Single by Silverchair

from the album Freak Show
- B-side: "Undecided"
- Released: April 1997
- Genre: Alternative rock
- Length: 4:05
- Label: Murmur
- Songwriter: Daniel Johns
- Producer: Nick Launay

Silverchair singles chronology
| "Freak" (1997) | "Abuse Me" (1997) | "Cemetery" (1997) |

= Abuse Me =

1997 single by Silverchair

"Abuse Me" is a song by the Australian rock band Silverchair. It was released as the second single from their 1997 album, Freak Show. In the United States, Sony chose "Abuse Me" as the first single from Freak Show despite protests by the band's manager. "Freak" was the Australian lead single and the preferred lead single from the album. It was also released on their The Best of Volume 1. The single peaked at number four on both the Billboard Modern Rock Tracks and Mainstream Rock Tracks charts, making it their second biggest hit in the United States (after "Tomorrow").

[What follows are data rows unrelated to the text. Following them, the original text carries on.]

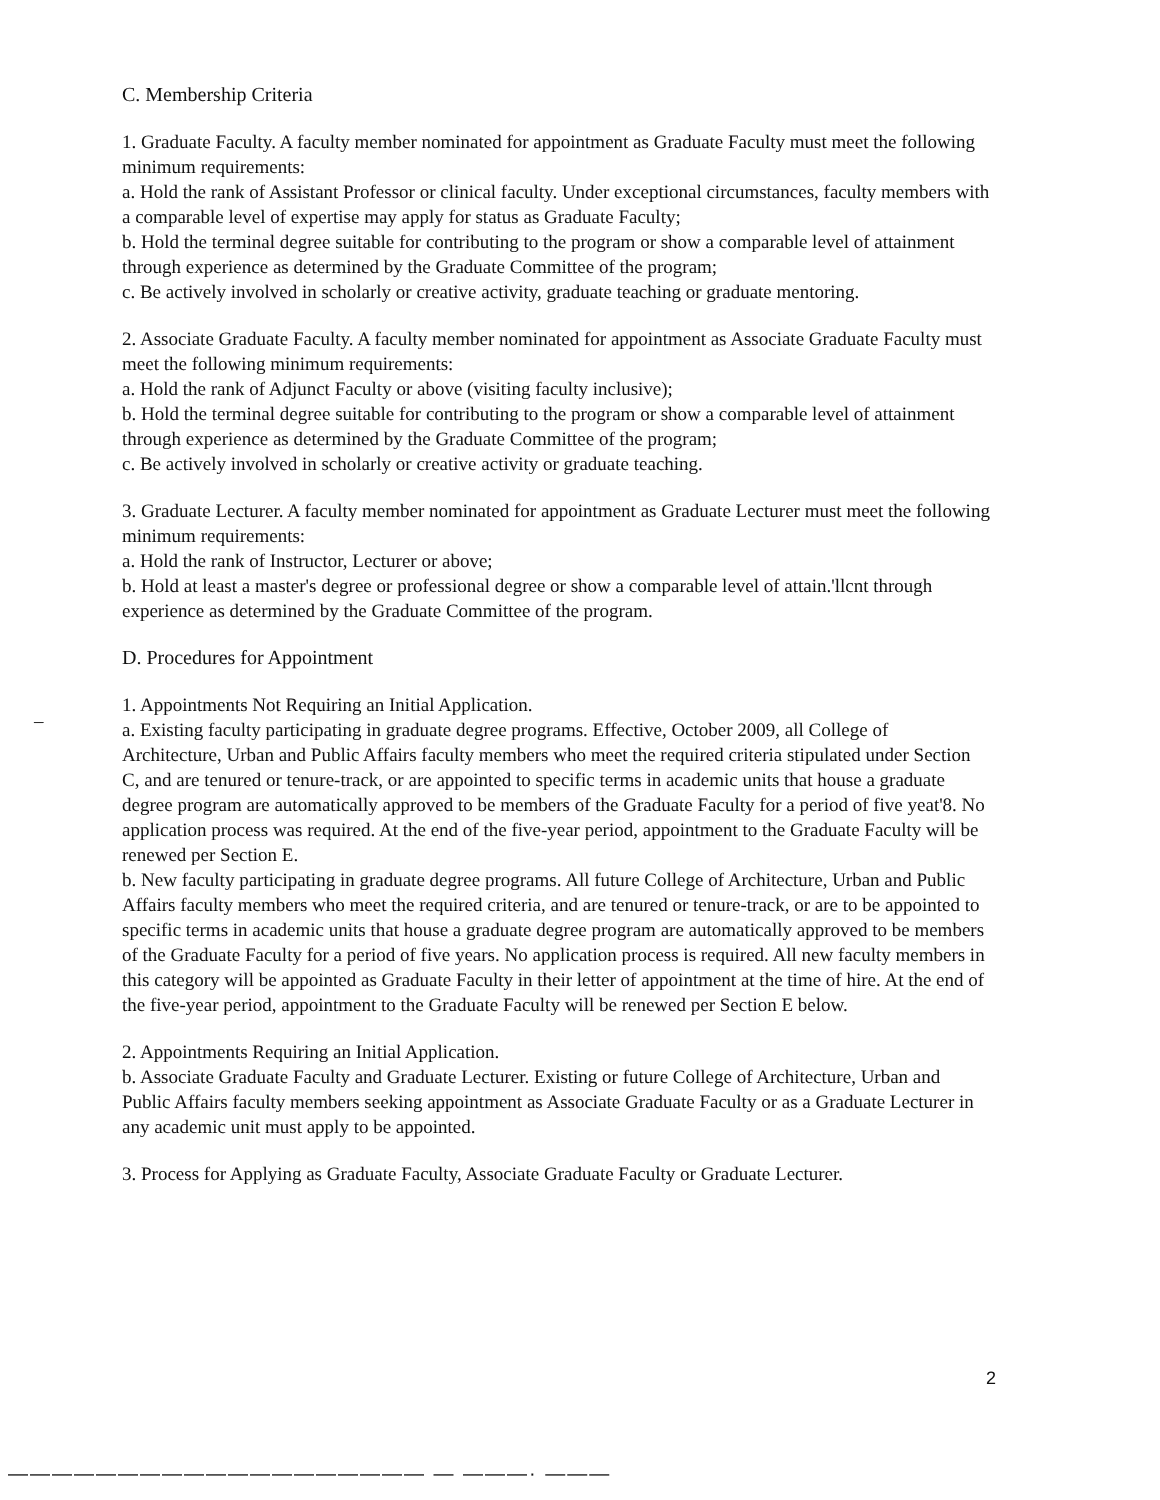C. Membership Criteria
1. Graduate Faculty. A faculty member nominated for appointment as Graduate Faculty must meet the following minimum requirements:
a. Hold the rank of Assistant Professor or clinical faculty. Under exceptional circumstances, faculty members with a comparable level of expertise may apply for status as Graduate Faculty;
b. Hold the terminal degree suitable for contributing to the program or show a comparable level of attainment through experience as determined by the Graduate Committee of the program;
c. Be actively involved in scholarly or creative activity, graduate teaching or graduate mentoring.
2. Associate Graduate Faculty. A faculty member nominated for appointment as Associate Graduate Faculty must meet the following minimum requirements:
a. Hold the rank of Adjunct Faculty or above (visiting faculty inclusive);
b. Hold the terminal degree suitable for contributing to the program or show a comparable level of attainment through experience as determined by the Graduate Committee of the program;
c. Be actively involved in scholarly or creative activity or graduate teaching.
3. Graduate Lecturer. A faculty member nominated for appointment as Graduate Lecturer must meet the following minimum requirements:
a. Hold the rank of Instructor, Lecturer or above;
b. Hold at least a master's degree or professional degree or show a comparable level of attain.'llcnt through experience as determined by the Graduate Committee of the program.
D. Procedures for Appointment
1. Appointments Not Requiring an Initial Application.
a. Existing faculty participating in graduate degree programs. Effective, October 2009, all College of Architecture, Urban and Public Affairs faculty members who meet the required criteria stipulated under Section C, and are tenured or tenure-track, or are appointed to specific terms in academic units that house a graduate degree program are automatically approved to be members of the Graduate Faculty for a period of five yeat'8. No application process was required. At the end of the five-year period, appointment to the Graduate Faculty will be renewed per Section E.
b. New faculty participating in graduate degree programs. All future College of Architecture, Urban and Public Affairs faculty members who meet the required criteria, and are tenured or tenure-track, or are to be appointed to specific terms in academic units that house a graduate degree program are automatically approved to be members of the Graduate Faculty for a period of five years. No application process is required. All new faculty members in this category will be appointed as Graduate Faculty in their letter of appointment at the time of hire. At the end of the five-year period, appointment to the Graduate Faculty will be renewed per Section E below.
2. Appointments Requiring an Initial Application.
b. Associate Graduate Faculty and Graduate Lecturer. Existing or future College of Architecture, Urban and Public Affairs faculty members seeking appointment as Associate Graduate Faculty or as a Graduate Lecturer in any academic unit must apply to be appointed.
3. Process for Applying as Graduate Faculty, Associate Graduate Faculty or Graduate Lecturer.
–
2
——————————————————— — ———· ———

The single contained the B-side "Undecided", (not to be confused with "Undecided" from Frogstomp) a Masters Apprentices cover, which featured Deniz Tek of Radio Birdman playing lead guitar. Also included on the single was a remix of "Freak", produced by Paul Mac, marking the first time that Daniel Johns and Paul Mac worked together.

==Background==

Johns said about the song: "With 'Abuse Me', I just wanted to get all the feelings off my chest, the feelings I'd had when I read all the negative commentary. The song is basically saying, 'Say what you like. We don't give a fuck what you think. We're just playing our music'." Johns also said that "every song I've ever heard sounds like another song I've heard".

==Track listing==
Australian CD single (MATTCD049)/limited 7-inch (MATTV049)
1. "Abuse Me"
2. "Undecided"
3. "Freak (Remix for Us Rejects)"
- The song "Undecided" is not the Silverchair original song included in the Frogstomp album. This song was originally by The Masters Apprentices.
  - The limited 7-inch edition is now deleted and rare.

UK CD1 (6643681)
1. "Abuse Me"
2. "Freak (Remix for Us Rejects)"

UK CD2 (6647905)
1. "Abuse Me"
2. "Surfin' Bird"
3. "Slab" (Nicklaunoise Mix)
- Contains fold-out poster.

European CD single (6647902)
1. "Abuse Me"
2. "Freak (Remix for Us Rejects)"
3. "Blind"

==Charts==

===Weekly charts===

| Chart (1997) | Peak position |
|---|---|
| Australia (ARIA) | 9 |
| Canada Top Singles (RPM) | 7 |
| Canada Rock/Alternative (RPM) | 1 |
| New Zealand (Recorded Music NZ) | 44 |
| Scotland Singles (Official Charts) | 51 |
| UK Singles (Official Charts) | 40 |
| US Alternative Airplay (Billboard) | 4 |
| US Mainstream Rock (Billboard) | 4 |
| US Radio Songs (Billboard) | 44 |
| US Pop/Alternative Top 20 (Radio & Records) | 9 |

===Year-end charts===

| Chart (1997) | Position |
|---|---|
| Australia (ARIA) | 72 |
| Canada Top Singles (RPM) | 53 |
| Canada Rock/Alternative (RPM) | 5 |
| US Mainstream Rock Tracks (Billboard) | 23 |
| US Modern Rock Tracks (Billboard) | 36 |

==Certifications==

| Region | Certification | Certified units/sales |
| Australia (ARIA) | Gold | 35,000^{^} |
^{^} Shipments figures based on certification alone.